[[ GIVEN INFORMATION open ]]

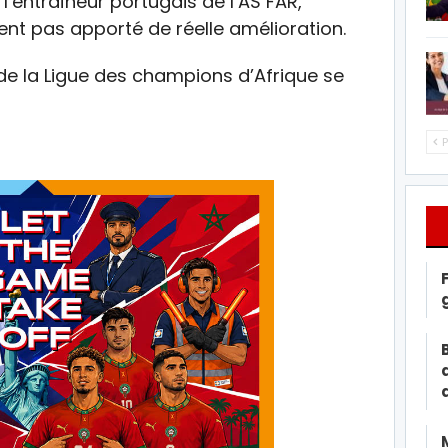
’entraîneur portugais de l’AS FAR,
ent pas apporté de réelle amélioration.
 de la Ligue des champions d’Afrique se
P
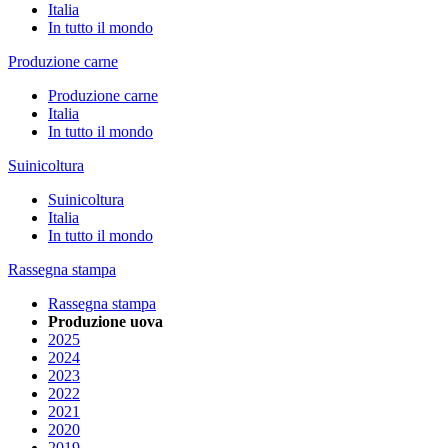
Italia
In tutto il mondo
Produzione carne
Produzione carne
Italia
In tutto il mondo
Suinicoltura
Suinicoltura
Italia
In tutto il mondo
Rassegna stampa
Rassegna stampa
Produzione uova
2025
2024
2023
2022
2021
2020
2019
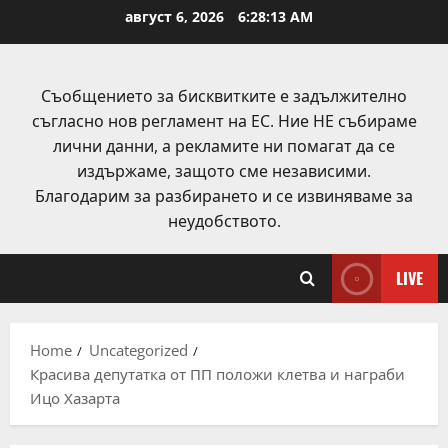
Skip
август 6, 2026
6:28:13 AM
to
content
Съобщението за бисквитките е задължително
съгласно нов регламент на ЕС. Ние НЕ събираме
лични данни, а рекламите ни помагат да се
издържаме, защото сме независими.
Благодарим за разбирането и се извиняваме за
неудобството.
LIVE
Home
Uncategorized
Красива депутатка от ПП положи клетва и награби
Ицо Хазарта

[[ GIVEN INFORMATION closed ]]

** WHAT YOU ARE ASKED TO DO **
Copy out exactly the line that holds "съгласно нов регламент на ЕС. Ние НЕ събираме" and all remaining lines of the listing, both the first and the last included.

** SOLUTION FOR THIS PROBLEM **
съгласно нов регламент на ЕС. Ние НЕ събираме
лични данни, а рекламите ни помагат да се
издържаме, защото сме независими.
Благодарим за разбирането и се извиняваме за
неудобството.
LIVE
Home
Uncategorized
Красива депутатка от ПП положи клетва и награби
Ицо Хазарта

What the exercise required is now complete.